── Data excerpts ──

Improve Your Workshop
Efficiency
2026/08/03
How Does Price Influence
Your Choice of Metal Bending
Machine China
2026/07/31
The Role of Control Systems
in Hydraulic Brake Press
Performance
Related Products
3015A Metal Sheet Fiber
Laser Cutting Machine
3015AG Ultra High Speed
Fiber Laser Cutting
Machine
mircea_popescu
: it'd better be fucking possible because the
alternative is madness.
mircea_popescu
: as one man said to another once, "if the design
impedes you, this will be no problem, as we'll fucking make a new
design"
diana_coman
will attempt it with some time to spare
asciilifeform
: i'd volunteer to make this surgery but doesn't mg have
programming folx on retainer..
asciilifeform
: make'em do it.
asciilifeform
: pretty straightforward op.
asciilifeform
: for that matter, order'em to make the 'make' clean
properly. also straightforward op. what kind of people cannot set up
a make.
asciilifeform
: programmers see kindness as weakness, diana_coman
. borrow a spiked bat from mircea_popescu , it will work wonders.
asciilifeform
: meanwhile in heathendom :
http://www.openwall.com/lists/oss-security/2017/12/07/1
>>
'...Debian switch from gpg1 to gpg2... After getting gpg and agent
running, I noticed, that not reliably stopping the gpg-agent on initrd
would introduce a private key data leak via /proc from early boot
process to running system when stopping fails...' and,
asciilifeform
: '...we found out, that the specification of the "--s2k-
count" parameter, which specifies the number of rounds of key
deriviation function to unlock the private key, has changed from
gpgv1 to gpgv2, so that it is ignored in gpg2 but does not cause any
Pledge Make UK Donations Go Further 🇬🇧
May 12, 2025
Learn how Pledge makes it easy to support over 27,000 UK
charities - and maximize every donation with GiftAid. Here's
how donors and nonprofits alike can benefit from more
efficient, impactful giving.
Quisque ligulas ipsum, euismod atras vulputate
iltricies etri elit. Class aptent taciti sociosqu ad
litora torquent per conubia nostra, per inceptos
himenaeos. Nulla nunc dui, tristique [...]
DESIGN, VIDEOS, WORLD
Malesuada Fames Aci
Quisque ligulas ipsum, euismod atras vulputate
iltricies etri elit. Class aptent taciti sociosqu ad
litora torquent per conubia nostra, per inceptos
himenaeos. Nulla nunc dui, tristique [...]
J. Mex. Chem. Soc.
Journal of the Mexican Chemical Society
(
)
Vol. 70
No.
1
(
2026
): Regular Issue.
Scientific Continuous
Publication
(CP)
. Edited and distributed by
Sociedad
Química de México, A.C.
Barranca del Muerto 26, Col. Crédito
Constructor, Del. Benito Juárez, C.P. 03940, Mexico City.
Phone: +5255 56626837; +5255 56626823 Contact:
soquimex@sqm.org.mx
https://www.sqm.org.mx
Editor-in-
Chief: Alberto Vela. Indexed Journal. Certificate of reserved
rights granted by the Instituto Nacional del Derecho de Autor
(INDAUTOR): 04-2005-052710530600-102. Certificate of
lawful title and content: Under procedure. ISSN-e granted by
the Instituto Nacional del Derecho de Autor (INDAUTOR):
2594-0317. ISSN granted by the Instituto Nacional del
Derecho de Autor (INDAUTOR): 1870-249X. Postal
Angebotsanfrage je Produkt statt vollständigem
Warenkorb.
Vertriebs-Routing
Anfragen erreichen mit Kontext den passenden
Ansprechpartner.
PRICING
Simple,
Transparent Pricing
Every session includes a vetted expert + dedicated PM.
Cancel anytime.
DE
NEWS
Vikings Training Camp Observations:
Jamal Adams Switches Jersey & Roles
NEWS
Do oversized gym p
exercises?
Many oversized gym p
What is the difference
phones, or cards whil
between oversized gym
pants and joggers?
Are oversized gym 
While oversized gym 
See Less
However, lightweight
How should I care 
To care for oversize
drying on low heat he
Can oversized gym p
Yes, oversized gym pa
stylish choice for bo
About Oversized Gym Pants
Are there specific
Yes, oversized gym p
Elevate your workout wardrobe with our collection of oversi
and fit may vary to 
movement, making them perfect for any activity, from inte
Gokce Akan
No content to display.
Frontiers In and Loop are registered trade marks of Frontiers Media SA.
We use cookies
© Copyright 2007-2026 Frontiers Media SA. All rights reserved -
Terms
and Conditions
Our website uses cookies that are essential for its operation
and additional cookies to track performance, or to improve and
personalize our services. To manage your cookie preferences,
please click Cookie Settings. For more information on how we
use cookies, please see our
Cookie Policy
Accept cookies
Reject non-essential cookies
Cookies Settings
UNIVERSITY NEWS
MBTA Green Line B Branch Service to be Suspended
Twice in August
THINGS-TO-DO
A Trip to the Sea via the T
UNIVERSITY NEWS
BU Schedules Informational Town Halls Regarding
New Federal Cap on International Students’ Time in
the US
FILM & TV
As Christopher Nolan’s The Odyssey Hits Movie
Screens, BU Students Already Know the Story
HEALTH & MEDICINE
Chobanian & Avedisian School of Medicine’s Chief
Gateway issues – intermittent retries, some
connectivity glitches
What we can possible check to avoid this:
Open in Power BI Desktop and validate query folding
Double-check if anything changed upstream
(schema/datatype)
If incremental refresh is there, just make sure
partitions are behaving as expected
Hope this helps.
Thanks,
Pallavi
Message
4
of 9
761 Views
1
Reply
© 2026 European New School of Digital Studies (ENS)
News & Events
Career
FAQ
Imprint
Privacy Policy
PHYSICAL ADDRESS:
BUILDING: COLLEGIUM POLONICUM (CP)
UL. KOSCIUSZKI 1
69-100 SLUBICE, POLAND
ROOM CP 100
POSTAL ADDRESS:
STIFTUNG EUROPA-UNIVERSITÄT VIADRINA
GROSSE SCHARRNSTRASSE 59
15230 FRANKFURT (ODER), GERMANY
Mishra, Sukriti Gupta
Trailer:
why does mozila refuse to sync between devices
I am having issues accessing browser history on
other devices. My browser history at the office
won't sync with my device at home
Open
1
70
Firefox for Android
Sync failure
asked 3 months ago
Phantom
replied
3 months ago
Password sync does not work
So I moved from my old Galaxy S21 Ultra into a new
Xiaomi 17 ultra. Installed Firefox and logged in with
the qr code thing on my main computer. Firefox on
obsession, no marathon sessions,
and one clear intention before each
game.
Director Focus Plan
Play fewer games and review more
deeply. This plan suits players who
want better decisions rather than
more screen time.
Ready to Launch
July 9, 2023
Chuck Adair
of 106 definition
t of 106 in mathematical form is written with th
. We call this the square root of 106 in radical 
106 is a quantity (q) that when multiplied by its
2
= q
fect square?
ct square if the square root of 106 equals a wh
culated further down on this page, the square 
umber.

───

## Exercise
Extract the text from every one of the records above and reproduce it line by line, word for word, with no changes.

## Answer to the exercise
Improve Your Workshop
Efficiency
2026/08/03
How Does Price Influence
Your Choice of Metal Bending
Machine China
2026/07/31
The Role of Control Systems
in Hydraulic Brake Press
Performance
Related Products
3015A Metal Sheet Fiber
Laser Cutting Machine
3015AG Ultra High Speed
Fiber Laser Cutting
Machine
mircea_popescu
: it'd better be fucking possible because the
alternative is madness.
mircea_popescu
: as one man said to another once, "if the design
impedes you, this will be no problem, as we'll fucking make a new
design"
diana_coman
will attempt it with some time to spare
asciilifeform
: i'd volunteer to make this surgery but doesn't mg have
programming folx on retainer..
asciilifeform
: make'em do it.
asciilifeform
: pretty straightforward op.
asciilifeform
: for that matter, order'em to make the 'make' clean
properly. also straightforward op. what kind of people cannot set up
a make.
asciilifeform
: programmers see kindness as weakness, diana_coman
. borrow a spiked bat from mircea_popescu , it will work wonders.
asciilifeform
: meanwhile in heathendom :
http://www.openwall.com/lists/oss-security/2017/12/07/1
>>
'...Debian switch from gpg1 to gpg2... After getting gpg and agent
running, I noticed, that not reliably stopping the gpg-agent on initrd
would introduce a private key data leak via /proc from early boot
process to running system when stopping fails...' and,
asciilifeform
: '...we found out, that the specification of the "--s2k-
count" parameter, which specifies the number of rounds of key
deriviation function to unlock the private key, has changed from
gpgv1 to gpgv2, so that it is ignored in gpg2 but does not cause any
Pledge Make UK Donations Go Further 🇬🇧
May 12, 2025
Learn how Pledge makes it easy to support over 27,000 UK
charities - and maximize every donation with GiftAid. Here's
how donors and nonprofits alike can benefit from more
efficient, impactful giving.
Quisque ligulas ipsum, euismod atras vulputate
iltricies etri elit. Class aptent taciti sociosqu ad
litora torquent per conubia nostra, per inceptos
himenaeos. Nulla nunc dui, tristique [...]
DESIGN, VIDEOS, WORLD
Malesuada Fames Aci
Quisque ligulas ipsum, euismod atras vulputate
iltricies etri elit. Class aptent taciti sociosqu ad
litora torquent per conubia nostra, per inceptos
himenaeos. Nulla nunc dui, tristique [...]
J. Mex. Chem. Soc.
Journal of the Mexican Chemical Society
(
)
Vol. 70
No.
1
(
2026
): Regular Issue.
Scientific Continuous
Publication
(CP)
. Edited and distributed by
Sociedad
Química de México, A.C.
Barranca del Muerto 26, Col. Crédito
Constructor, Del. Benito Juárez, C.P. 03940, Mexico City.
Phone: +5255 56626837; +5255 56626823 Contact:
soquimex@sqm.org.mx
https://www.sqm.org.mx
Editor-in-
Chief: Alberto Vela. Indexed Journal. Certificate of reserved
rights granted by the Instituto Nacional del Derecho de Autor
(INDAUTOR): 04-2005-052710530600-102. Certificate of
lawful title and content: Under procedure. ISSN-e granted by
the Instituto Nacional del Derecho de Autor (INDAUTOR):
2594-0317. ISSN granted by the Instituto Nacional del
Derecho de Autor (INDAUTOR): 1870-249X. Postal
Angebotsanfrage je Produkt statt vollständigem
Warenkorb.
Vertriebs-Routing
Anfragen erreichen mit Kontext den passenden
Ansprechpartner.
PRICING
Simple,
Transparent Pricing
Every session includes a vetted expert + dedicated PM.
Cancel anytime.
DE
NEWS
Vikings Training Camp Observations:
Jamal Adams Switches Jersey & Roles
NEWS
Do oversized gym p
exercises?
Many oversized gym p
What is the difference
phones, or cards whil
between oversized gym
pants and joggers?
Are oversized gym 
While oversized gym 
See Less
However, lightweight
How should I care 
To care for oversize
drying on low heat he
Can oversized gym p
Yes, oversized gym pa
stylish choice for bo
About Oversized Gym Pants
Are there specific
Yes, oversized gym p
Elevate your workout wardrobe with our collection of oversi
and fit may vary to 
movement, making them perfect for any activity, from inte
Gokce Akan
No content to display.
Frontiers In and Loop are registered trade marks of Frontiers Media SA.
We use cookies
© Copyright 2007-2026 Frontiers Media SA. All rights reserved -
Terms
and Conditions
Our website uses cookies that are essential for its operation
and additional cookies to track performance, or to improve and
personalize our services. To manage your cookie preferences,
please click Cookie Settings. For more information on how we
use cookies, please see our
Cookie Policy
Accept cookies
Reject non-essential cookies
Cookies Settings
UNIVERSITY NEWS
MBTA Green Line B Branch Service to be Suspended
Twice in August
THINGS-TO-DO
A Trip to the Sea via the T
UNIVERSITY NEWS
BU Schedules Informational Town Halls Regarding
New Federal Cap on International Students’ Time in
the US
FILM & TV
As Christopher Nolan’s The Odyssey Hits Movie
Screens, BU Students Already Know the Story
HEALTH & MEDICINE
Chobanian & Avedisian School of Medicine’s Chief
Gateway issues – intermittent retries, some
connectivity glitches
What we can possible check to avoid this:
Open in Power BI Desktop and validate query folding
Double-check if anything changed upstream
(schema/datatype)
If incremental refresh is there, just make sure
partitions are behaving as expected
Hope this helps.
Thanks,
Pallavi
Message
4
of 9
761 Views
1
Reply
© 2026 European New School of Digital Studies (ENS)
News & Events
Career
FAQ
Imprint
Privacy Policy
PHYSICAL ADDRESS:
BUILDING: COLLEGIUM POLONICUM (CP)
UL. KOSCIUSZKI 1
69-100 SLUBICE, POLAND
ROOM CP 100
POSTAL ADDRESS:
STIFTUNG EUROPA-UNIVERSITÄT VIADRINA
GROSSE SCHARRNSTRASSE 59
15230 FRANKFURT (ODER), GERMANY
Mishra, Sukriti Gupta
Trailer:
why does mozila refuse to sync between devices
I am having issues accessing browser history on
other devices. My browser history at the office
won't sync with my device at home
Open
1
70
Firefox for Android
Sync failure
asked 3 months ago
Phantom
replied
3 months ago
Password sync does not work
So I moved from my old Galaxy S21 Ultra into a new
Xiaomi 17 ultra. Installed Firefox and logged in with
the qr code thing on my main computer. Firefox on
obsession, no marathon sessions,
and one clear intention before each
game.
Director Focus Plan
Play fewer games and review more
deeply. This plan suits players who
want better decisions rather than
more screen time.
Ready to Launch
July 9, 2023
Chuck Adair
of 106 definition
t of 106 in mathematical form is written with th
. We call this the square root of 106 in radical 
106 is a quantity (q) that when multiplied by its
2
= q
fect square?
ct square if the square root of 106 equals a wh
culated further down on this page, the square 
umber.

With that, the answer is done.